Limb landmark coordinates:
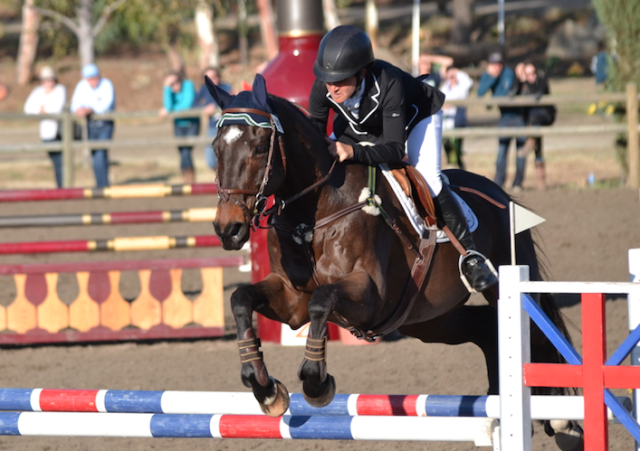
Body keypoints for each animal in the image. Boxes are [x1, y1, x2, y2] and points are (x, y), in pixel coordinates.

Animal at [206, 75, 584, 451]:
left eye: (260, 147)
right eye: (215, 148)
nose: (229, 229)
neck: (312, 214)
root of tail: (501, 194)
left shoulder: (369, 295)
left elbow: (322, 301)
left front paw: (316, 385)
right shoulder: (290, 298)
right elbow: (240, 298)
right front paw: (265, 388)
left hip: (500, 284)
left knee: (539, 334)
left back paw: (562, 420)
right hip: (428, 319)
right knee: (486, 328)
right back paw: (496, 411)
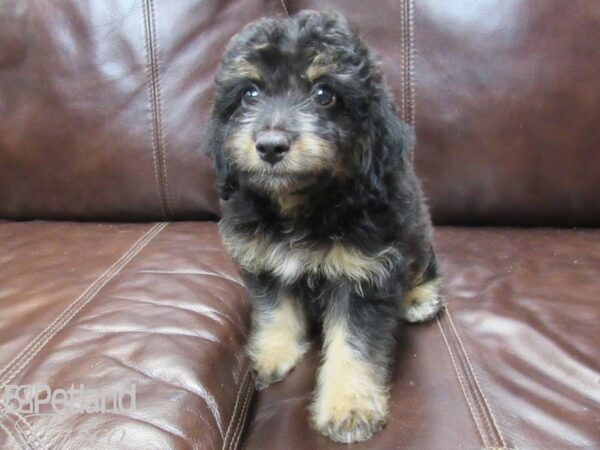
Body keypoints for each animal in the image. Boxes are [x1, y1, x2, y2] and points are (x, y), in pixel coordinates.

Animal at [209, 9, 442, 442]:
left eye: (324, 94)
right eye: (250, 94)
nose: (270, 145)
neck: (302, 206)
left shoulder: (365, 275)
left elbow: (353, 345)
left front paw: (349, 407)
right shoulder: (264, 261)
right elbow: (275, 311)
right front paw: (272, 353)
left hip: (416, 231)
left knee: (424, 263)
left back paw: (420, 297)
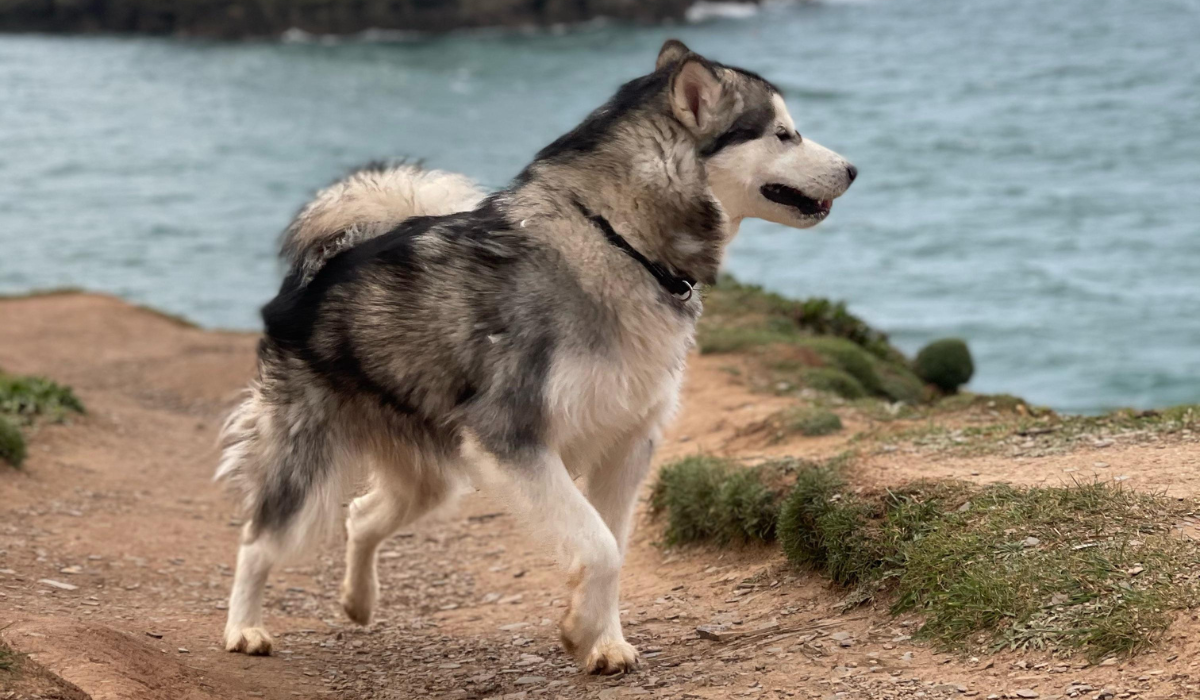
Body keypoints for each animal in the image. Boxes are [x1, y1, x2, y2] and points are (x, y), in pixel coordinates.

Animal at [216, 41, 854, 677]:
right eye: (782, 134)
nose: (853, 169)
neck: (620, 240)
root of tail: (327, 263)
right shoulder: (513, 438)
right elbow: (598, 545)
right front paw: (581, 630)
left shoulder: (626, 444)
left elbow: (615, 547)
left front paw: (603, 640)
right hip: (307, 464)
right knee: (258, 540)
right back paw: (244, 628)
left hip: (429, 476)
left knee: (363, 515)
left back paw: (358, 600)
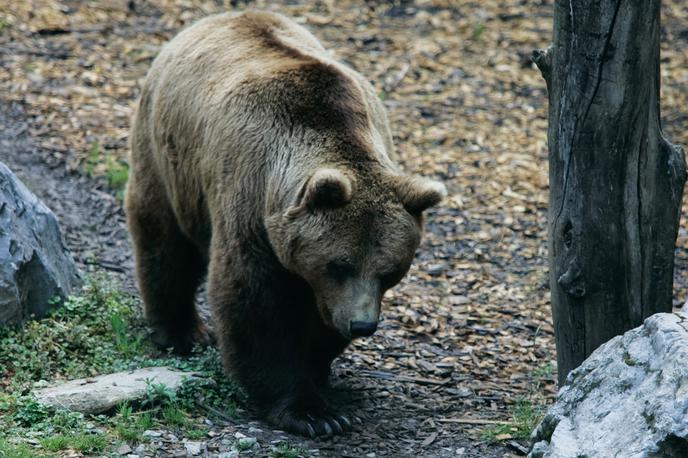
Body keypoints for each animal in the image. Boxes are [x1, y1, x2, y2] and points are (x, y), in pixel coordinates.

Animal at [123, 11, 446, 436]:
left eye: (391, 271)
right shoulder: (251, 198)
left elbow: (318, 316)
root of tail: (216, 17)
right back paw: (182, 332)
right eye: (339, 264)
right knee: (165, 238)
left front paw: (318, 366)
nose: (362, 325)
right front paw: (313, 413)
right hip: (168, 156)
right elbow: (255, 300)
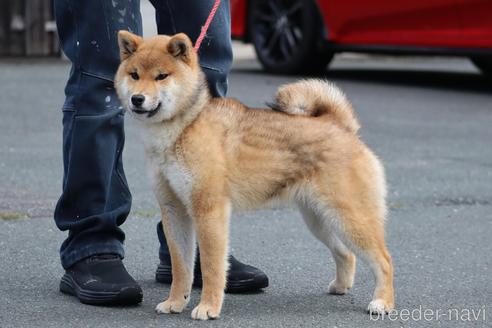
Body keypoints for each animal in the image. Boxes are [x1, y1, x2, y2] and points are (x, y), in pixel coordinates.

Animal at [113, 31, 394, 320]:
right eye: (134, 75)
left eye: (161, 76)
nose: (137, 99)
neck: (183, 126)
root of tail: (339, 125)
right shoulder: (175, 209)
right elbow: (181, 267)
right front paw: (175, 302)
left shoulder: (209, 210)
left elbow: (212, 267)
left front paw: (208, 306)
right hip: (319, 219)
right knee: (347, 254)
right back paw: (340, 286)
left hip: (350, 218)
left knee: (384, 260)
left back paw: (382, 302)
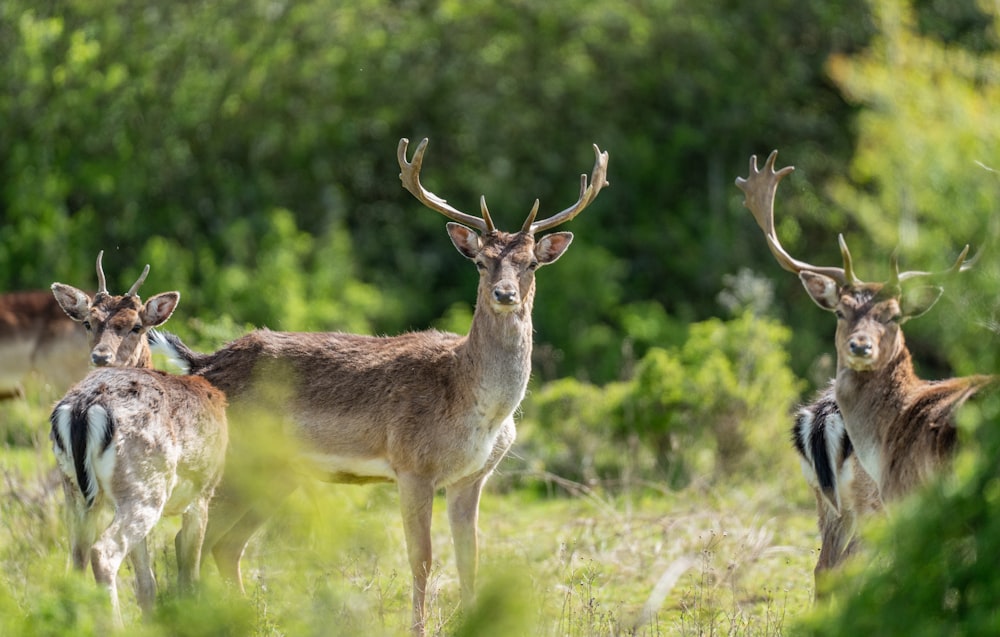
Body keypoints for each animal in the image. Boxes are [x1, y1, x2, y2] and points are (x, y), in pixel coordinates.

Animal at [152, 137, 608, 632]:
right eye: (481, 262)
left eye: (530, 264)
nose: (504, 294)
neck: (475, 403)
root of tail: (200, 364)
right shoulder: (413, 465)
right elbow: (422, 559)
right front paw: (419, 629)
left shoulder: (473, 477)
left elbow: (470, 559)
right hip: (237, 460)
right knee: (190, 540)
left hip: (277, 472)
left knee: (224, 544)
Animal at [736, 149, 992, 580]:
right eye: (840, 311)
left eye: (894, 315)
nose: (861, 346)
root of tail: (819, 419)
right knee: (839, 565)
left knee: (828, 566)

— REQUIRED WORK —
Give the data again exactly, without pictures.

— TASK ANSWER —
Body keypoints for each animal in the image. Boxes are [x1, y1, x2, y2] and points are (x, y), in pixel coordinates.

Animal at [206, 75, 584, 451]:
left eye: (260, 147)
right eye: (215, 148)
nose: (229, 229)
neck: (312, 214)
root of tail: (501, 194)
left shoulder: (369, 295)
left elbow: (322, 301)
left front paw: (316, 385)
right shoulder: (290, 298)
right elbow: (240, 298)
right front paw: (265, 388)
left hip: (500, 284)
left knee: (539, 334)
left back paw: (562, 420)
right hip: (428, 319)
right knee: (486, 328)
right back paw: (496, 411)
Body keypoints for each animal in the image. Boxes are [x1, y1, x2, y2] and points are (x, y), in pixel coordinates.

Animal at [209, 9, 442, 442]:
left eye: (324, 94)
right eye: (250, 94)
nose: (270, 145)
neck: (302, 206)
left shoulder: (365, 275)
left elbow: (353, 345)
left front paw: (349, 407)
right shoulder: (264, 261)
right elbow: (275, 311)
right front paw: (272, 353)
left hip: (416, 231)
left knee: (424, 263)
left back paw: (420, 297)
Body keypoints for each animal in the image. Boxes are [x1, y1, x2, y2] and points are (x, y), in pixel coordinates.

Animal at [216, 41, 854, 677]:
right eye: (782, 134)
nose: (853, 169)
neck: (620, 240)
root of tail: (327, 263)
right shoulder: (513, 438)
right elbow: (598, 545)
right front paw: (581, 630)
left shoulder: (626, 444)
left elbow: (615, 547)
left front paw: (603, 640)
right hip: (307, 464)
right knee: (258, 540)
right back paw: (244, 628)
left hip: (429, 476)
left knee: (363, 515)
left back paw: (358, 600)
Body keypoints for each animal in the image. Boxes are [x1, y1, x2, y2] and points are (x, y), in pixel coordinates.

Animal at [123, 11, 446, 436]:
left eye: (391, 271)
right shoulder: (251, 198)
left elbow: (318, 316)
root of tail: (216, 17)
right back paw: (182, 332)
right eye: (339, 264)
right knee: (165, 238)
left front paw: (318, 366)
nose: (362, 325)
right front paw: (313, 413)
right hip: (168, 156)
right elbow: (255, 300)
Body keypoints for each animal in the image. Boxes are [x1, y1, x2, y2] and points are (x, y), in pixel coordinates.

Animal at [113, 31, 394, 320]:
right eye: (134, 75)
left eye: (161, 76)
nose: (137, 99)
neck: (183, 126)
root of tail: (339, 125)
right shoulder: (175, 209)
right elbow: (181, 267)
right front paw: (175, 302)
left shoulder: (209, 210)
left elbow: (212, 267)
left front paw: (208, 306)
right hip: (319, 219)
right knee: (347, 254)
right back paw: (340, 286)
left hip: (350, 218)
left knee: (384, 260)
left back paw: (382, 302)
Body keypoints for each animal in the image. Boxes are [x1, y1, x2, y2] and points are (x, y), in pixel coordinates.

Animal at [152, 137, 608, 632]:
right eye: (481, 262)
left eye: (530, 264)
nose: (504, 294)
neck: (475, 403)
root of tail: (200, 364)
right shoulder: (413, 465)
right elbow: (422, 559)
right front paw: (419, 629)
left shoulder: (473, 477)
left elbow: (470, 559)
right hip: (237, 460)
right knee: (190, 540)
left hip: (277, 472)
left knee: (224, 544)
Animal at [736, 149, 992, 580]:
right eye: (840, 311)
left eye: (894, 315)
nose: (861, 346)
root of tail: (819, 419)
right knee: (839, 565)
left knee: (828, 566)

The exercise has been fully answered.